◆ **Written task**
In the companion data preprocessing notebook, list every pandas display option set under the heading "Pandas options", with the value assigned to each.

◆ **Source extract**
■ ■ ■ ■

# Companion data preprocessing

This notebook is a recipe for taking HDF inputs and transforming it into a format suitable to the ML module. Use it as a lab before writing dedicated functions to do that.

The following code stylizes the pandas DataFrame for better viewing.

In [None]:
from IPython.core.display import HTML
css = open('style-table.css').read() + open('style-notebook.css').read()
HTML('<style>{}</style>'.format(css))

## Playground

#### The imports

In [None]:
import h5py
import pandas as pd
import geopandas as gpd
import pathlib2 as pl

#### Pandas options

In [None]:
pd.set_option('display.max_colwidth', 100)
pd.set_option('display.max_rows', 200)
pd.set_option('display.max_columns', 6)
pd.set_option('display.width', 1000)

#### The input and output paths

In [None]:
# INPUT_PATH = pl.Path("../hdf_data/")
INPUT_PATH = pl.Path("/Volumes/CompanionEx/Data/hdf/")
OUTPUT_PATH = pl.Path("/Volumes/CompanionEx/Data/dfs/")
# OUTPUT_PATH = pl.Path("../dfs_data/")

INPUT_PATH = INPUT_PATH.absolute()
OUTPUT_PATH = OUTPUT_PATH.absolute()

#### Selecting files

In [None]:
files = INPUT_PATH.glob('*.hdf')
filepath = next(files)

In [None]:
print(filepath)

#### Inspecting a file

In [None]:
f = h5py.File(str(filepath), "r")

In [None]:
f.attrs.items()

In [None]:
measurement_sites = f.iteritems()

In [None]:
_, site_group = next(measurement_sites)
site_group

In [None]:
site_measurements = site_group.iteritems()

In [None]:
_, measurement = next(site_measurements)
measurement

In [None]:
measurement[:,:]

In [None]:
measurement.attrs.keys()

In [None]:
units = measurement.attrs['units'].split(", ")
units

In [None]:
measurement.value

#### Converting to a pandas DataFrame

In [None]:
df = pd.DataFrame(data=measurement.value, columns=units).drop(['timestamp_end'], axis=1)

In [None]:
df.head()

In [None]:
df['timestamp_start'] = df['timestamp_start'].astype('int64')
df.head()

#### Convert timestamps to datetime indexes

See http://stackoverflow.com/questions/12251483/idiomatic-way-to-parse-posix-timestamps-in-pandas for this hint.

In [None]:
df['datetime_start'] = df['timestamp_start'].astype('M8[s]')
df.set_index(['datetime_start'], inplace=True)
df.head()

#### Add measurement site as categorical

In [None]:
df['site'] = site_group.name[1:]  # the group name has an annoying lead "/"
df['site'] = df['site'].astype('category')
df.head()

Look at the size!

In [None]:
df.info()

## Testing out a functional implementation

#### Import the implementation

First we change to the directory with the packages.

In [None]:
%cd '../src/'

Now import the preprocessor module `pp`.

In [None]:
from predictor.pp import preprocessing_generator

The main advantage of using the preprocessor as a python module is that we have also available the
`preprocessing_generator` function. Check it out. But note that it might take quite some time to process a `DataFrame`.

In [None]:
preprocessing_generator?

This return a *generator* object which we can iterate over for better performance.

In [None]:
INPUT_PATH

In [None]:
dfs_gen = preprocessing_generator(input=INPUT_PATH)

In [None]:
df = next(dfs_gen)
df.head()

■ ■ ■ ■

◆ **Material**
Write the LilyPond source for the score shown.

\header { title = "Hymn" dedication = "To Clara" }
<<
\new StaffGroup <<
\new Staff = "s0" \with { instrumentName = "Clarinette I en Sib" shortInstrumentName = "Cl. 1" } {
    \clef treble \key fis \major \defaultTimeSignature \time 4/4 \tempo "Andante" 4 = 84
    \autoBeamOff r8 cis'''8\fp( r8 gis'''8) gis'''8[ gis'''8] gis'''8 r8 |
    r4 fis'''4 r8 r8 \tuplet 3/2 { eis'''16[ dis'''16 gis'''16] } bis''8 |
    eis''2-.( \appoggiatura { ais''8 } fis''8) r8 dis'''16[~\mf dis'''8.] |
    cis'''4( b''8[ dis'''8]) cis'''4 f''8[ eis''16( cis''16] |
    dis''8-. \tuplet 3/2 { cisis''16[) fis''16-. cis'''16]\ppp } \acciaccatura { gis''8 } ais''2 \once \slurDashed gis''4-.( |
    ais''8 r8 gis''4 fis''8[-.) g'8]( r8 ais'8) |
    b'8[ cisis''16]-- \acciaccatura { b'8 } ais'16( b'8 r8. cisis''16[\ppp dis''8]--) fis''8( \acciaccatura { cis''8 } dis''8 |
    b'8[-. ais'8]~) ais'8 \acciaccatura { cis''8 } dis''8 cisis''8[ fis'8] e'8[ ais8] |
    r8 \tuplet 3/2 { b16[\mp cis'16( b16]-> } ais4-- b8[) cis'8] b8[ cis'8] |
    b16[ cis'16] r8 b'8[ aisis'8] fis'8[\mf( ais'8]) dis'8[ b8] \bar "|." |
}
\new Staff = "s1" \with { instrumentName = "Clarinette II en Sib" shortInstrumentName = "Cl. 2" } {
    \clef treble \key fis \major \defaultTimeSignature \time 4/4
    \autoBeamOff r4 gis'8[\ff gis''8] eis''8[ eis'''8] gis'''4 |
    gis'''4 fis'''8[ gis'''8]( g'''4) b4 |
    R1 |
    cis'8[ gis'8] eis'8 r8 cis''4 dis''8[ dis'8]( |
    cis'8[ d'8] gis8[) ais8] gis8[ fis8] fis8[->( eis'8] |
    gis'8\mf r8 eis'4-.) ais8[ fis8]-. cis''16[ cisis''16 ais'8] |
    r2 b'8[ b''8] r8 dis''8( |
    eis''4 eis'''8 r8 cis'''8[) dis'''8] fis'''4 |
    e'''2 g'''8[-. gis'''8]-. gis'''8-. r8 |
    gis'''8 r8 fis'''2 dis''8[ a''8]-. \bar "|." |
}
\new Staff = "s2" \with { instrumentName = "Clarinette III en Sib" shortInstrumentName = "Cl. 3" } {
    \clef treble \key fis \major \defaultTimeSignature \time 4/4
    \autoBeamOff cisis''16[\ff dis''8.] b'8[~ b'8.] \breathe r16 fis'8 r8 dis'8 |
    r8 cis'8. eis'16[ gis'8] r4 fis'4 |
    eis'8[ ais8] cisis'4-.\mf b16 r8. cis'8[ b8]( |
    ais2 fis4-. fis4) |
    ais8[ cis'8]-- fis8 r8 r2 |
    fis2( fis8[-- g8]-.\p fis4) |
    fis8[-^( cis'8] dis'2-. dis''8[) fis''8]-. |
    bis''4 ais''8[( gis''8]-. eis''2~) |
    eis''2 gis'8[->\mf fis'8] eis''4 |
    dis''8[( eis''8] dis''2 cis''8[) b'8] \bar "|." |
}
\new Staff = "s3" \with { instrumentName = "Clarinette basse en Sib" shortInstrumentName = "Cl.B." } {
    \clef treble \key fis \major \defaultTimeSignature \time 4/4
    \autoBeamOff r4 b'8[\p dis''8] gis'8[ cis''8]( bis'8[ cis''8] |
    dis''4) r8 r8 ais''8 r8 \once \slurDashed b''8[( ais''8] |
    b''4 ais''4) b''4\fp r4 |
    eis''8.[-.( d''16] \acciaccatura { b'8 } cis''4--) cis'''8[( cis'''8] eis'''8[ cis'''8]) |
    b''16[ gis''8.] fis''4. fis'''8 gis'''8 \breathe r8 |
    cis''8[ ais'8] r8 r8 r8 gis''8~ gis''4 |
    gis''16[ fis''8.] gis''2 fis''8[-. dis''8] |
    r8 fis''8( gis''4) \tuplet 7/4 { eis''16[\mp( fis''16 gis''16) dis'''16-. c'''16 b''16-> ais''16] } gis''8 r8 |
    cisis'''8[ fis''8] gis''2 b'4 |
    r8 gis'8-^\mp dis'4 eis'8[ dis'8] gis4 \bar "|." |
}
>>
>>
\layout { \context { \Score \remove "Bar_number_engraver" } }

■ ■ ■ ■

◆ **Complete response**
- display.max_colwidth: 100
- display.max_rows: 200
- display.max_columns: 6
- display.width: 1000